Quotes/Notable Moments

“We’ve forgotten that the idea of the brain as a computer is a metaphor and not the thing itself.” — Anil Seth

“If a dumb bubble sort, which is six lines of code, fully deterministic, nowhere to hide — if that thing is doing things that we did not expect and we did not ask it to do, then who knows what these language models are doing.” — Michael Levin

“I’m not trying to mechanize living things. I’m going in the opposite direction. I’m saying there’s not less mind than you think there is. I think there’s more.” — Michael Levin

“I think there’s some kind of a scarcity mindset that there’s just not enough mind for all of us.” — Michael Levin

“Emergence is lower in consciousness than in unconsciousness. That would not be what I would have predicted.” — Anil Seth

“You don’t feel my liver being conscious.” “Of course not. You don’t feel me being conscious either.” — Michael Levin

“The universe is much more likely to be filled with gray goo than Mike Levin with eight legs in octopod form.” — Anil Seth

Claude’s Take

What’s solid:

The core argument — that “brain as computer” is a metaphor we’ve mistaken for a literal description — is well-established in philosophy of mind and increasingly supported by neuroscience. Seth and Levin are both serious researchers with real labs and peer-reviewed work. Seth’s emergence findings (less dynamical independence in conscious states) are genuinely surprising and come from rigorous mathematical methods developed with professional mathematicians. This isn’t armchair philosophy.

> [INSTRUCTIONS]
a: In the excerpt on minds and computers, how many lines of code does Michael Levin say a bubble sort has?
b: Duplicate the stretch from "The core argument" through "isn’t armchair philosophy." in the excerpt on minds and computers.

> [RECORDS SUPPLIED]

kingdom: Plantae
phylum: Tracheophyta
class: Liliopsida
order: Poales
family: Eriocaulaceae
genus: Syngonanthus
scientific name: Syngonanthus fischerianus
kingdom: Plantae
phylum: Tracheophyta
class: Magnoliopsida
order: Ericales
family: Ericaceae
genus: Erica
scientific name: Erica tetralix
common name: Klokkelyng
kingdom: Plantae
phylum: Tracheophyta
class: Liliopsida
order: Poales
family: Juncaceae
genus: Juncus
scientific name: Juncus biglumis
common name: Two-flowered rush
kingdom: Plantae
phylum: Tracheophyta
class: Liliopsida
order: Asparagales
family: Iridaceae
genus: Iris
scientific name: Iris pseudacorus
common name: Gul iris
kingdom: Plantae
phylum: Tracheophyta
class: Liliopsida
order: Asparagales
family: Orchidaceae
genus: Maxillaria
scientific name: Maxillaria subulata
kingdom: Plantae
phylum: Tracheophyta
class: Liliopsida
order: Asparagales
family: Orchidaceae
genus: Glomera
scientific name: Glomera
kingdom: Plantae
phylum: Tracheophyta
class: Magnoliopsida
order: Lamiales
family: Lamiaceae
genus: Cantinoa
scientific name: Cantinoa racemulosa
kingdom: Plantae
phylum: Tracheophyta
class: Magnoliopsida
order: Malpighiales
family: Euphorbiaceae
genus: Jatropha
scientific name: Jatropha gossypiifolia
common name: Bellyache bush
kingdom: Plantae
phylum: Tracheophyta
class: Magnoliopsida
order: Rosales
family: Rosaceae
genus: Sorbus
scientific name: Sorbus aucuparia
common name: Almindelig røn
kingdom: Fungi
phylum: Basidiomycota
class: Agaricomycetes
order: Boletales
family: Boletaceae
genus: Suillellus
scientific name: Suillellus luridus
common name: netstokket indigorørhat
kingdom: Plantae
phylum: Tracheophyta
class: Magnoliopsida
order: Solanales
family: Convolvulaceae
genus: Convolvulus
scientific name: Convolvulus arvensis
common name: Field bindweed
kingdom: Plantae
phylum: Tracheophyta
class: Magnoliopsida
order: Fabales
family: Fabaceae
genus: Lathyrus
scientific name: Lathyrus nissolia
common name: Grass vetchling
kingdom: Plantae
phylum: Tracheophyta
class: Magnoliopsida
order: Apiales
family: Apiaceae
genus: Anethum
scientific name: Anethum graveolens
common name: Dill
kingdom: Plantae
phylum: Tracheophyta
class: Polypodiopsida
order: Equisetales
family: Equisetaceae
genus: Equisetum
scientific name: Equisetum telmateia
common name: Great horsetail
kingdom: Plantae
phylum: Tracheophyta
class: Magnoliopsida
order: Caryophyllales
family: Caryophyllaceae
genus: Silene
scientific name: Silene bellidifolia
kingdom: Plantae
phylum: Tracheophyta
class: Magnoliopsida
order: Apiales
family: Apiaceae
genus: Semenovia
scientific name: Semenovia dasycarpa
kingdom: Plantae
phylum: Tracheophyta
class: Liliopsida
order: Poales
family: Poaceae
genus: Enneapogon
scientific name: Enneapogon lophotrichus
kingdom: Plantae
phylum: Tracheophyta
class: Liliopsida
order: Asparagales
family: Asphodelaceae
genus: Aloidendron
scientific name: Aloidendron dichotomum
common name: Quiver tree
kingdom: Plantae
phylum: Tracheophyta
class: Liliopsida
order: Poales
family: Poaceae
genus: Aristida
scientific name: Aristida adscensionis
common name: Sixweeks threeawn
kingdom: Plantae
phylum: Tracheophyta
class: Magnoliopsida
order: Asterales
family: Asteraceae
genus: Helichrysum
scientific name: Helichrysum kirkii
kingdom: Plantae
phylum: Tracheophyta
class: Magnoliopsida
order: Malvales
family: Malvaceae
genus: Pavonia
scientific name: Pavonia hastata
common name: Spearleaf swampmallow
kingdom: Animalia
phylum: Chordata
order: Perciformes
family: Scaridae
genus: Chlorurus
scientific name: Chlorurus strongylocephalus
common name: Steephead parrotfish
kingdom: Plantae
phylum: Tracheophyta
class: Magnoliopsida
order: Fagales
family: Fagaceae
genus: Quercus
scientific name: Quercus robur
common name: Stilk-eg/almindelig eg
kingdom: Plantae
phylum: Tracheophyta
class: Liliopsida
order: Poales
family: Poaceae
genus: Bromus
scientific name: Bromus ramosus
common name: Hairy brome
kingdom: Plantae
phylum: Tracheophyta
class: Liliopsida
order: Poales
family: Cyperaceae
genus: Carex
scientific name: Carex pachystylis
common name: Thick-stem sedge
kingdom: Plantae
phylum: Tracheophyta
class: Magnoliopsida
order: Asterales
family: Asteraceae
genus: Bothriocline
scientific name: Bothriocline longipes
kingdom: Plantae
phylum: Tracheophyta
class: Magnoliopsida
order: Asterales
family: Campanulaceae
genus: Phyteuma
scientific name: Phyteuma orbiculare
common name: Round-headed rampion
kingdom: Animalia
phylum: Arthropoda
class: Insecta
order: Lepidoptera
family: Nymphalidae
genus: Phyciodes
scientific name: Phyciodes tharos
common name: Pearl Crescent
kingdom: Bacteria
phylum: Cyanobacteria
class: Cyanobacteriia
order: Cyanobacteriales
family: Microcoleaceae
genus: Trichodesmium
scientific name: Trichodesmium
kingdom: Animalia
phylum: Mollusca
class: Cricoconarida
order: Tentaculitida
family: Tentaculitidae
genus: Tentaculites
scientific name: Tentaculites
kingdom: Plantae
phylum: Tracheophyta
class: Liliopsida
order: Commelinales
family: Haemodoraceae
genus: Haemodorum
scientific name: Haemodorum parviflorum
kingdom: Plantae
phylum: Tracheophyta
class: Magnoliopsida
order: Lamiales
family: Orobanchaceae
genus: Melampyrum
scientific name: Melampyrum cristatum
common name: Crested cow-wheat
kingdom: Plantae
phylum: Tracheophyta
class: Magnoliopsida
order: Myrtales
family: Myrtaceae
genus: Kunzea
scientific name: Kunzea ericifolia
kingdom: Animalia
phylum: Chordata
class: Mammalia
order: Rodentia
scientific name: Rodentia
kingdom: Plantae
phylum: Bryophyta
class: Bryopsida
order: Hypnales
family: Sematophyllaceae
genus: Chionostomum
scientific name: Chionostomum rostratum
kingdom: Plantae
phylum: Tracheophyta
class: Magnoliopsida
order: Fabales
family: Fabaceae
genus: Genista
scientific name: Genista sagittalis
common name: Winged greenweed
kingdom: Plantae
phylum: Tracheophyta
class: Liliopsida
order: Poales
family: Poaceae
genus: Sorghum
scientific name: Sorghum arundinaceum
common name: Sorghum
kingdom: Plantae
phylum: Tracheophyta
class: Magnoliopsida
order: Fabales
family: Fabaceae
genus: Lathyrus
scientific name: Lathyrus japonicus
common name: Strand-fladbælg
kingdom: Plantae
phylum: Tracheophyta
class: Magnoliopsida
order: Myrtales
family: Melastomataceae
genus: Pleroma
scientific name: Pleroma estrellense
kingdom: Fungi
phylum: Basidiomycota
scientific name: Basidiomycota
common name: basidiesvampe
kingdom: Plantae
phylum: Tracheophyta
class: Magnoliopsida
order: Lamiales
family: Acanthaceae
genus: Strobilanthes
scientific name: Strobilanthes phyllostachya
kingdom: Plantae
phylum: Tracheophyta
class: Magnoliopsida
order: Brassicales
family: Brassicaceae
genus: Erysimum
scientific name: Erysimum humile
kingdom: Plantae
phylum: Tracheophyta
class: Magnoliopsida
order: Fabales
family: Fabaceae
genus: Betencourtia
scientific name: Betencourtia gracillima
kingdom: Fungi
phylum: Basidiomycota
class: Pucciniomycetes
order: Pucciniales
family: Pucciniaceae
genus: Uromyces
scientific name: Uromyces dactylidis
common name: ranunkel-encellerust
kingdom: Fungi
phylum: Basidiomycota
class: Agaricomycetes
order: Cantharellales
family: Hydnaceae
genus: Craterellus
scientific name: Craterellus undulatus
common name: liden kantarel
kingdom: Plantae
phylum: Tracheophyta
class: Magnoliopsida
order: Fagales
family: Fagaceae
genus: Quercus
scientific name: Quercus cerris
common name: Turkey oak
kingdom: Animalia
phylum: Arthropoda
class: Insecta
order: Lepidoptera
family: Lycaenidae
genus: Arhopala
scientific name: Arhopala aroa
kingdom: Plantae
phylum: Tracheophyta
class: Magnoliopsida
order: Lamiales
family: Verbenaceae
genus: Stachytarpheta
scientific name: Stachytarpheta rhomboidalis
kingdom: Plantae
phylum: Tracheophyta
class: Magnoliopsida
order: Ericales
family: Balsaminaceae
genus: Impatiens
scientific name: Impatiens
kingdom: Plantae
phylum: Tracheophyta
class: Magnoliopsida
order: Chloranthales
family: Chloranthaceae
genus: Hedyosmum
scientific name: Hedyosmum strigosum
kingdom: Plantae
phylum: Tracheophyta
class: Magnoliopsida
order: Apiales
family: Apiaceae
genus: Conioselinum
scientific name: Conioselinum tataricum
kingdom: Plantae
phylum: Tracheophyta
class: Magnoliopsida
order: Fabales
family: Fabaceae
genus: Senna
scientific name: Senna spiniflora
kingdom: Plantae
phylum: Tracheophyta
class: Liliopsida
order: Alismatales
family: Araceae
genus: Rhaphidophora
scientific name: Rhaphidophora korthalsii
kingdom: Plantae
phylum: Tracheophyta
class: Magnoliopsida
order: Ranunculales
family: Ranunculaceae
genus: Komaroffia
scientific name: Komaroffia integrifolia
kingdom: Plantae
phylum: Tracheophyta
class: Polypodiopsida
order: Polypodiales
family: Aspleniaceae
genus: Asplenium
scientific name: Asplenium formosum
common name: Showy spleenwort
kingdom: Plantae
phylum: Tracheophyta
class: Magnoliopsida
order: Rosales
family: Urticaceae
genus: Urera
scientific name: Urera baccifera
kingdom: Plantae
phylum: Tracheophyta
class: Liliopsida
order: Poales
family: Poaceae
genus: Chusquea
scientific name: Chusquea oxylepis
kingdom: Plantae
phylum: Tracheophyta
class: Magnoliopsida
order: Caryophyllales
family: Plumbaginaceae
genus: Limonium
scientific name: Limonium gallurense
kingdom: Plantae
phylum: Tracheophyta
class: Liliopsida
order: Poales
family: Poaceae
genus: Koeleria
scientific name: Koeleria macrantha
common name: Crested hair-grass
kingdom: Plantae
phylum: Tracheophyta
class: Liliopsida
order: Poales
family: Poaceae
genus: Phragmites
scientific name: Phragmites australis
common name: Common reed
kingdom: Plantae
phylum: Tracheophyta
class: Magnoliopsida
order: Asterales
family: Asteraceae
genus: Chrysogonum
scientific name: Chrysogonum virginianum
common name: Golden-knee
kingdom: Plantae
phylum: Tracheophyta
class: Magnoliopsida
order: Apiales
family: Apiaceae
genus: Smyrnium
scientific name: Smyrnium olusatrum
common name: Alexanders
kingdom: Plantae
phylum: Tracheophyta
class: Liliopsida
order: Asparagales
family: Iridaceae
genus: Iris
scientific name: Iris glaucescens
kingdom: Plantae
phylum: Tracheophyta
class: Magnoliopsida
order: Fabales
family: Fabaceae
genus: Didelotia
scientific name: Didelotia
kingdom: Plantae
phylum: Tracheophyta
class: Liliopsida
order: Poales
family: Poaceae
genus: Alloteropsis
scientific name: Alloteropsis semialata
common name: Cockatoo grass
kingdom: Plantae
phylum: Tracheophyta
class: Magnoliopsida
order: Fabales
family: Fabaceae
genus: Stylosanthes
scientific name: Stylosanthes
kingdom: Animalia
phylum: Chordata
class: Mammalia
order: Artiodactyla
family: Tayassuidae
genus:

> [SOLUTION LIST]
a: Six lines of code.

b:
The core argument — that “brain as computer” is a metaphor we’ve mistaken for a literal description — is well-established in philosophy of mind and increasingly supported by neuroscience. Seth and Levin are both serious researchers with real labs and peer-reviewed work. Seth’s emergence findings (less dynamical independence in conscious states) are genuinely surprising and come from rigorous mathematical methods developed with professional mathematicians. This isn’t armchair philosophy.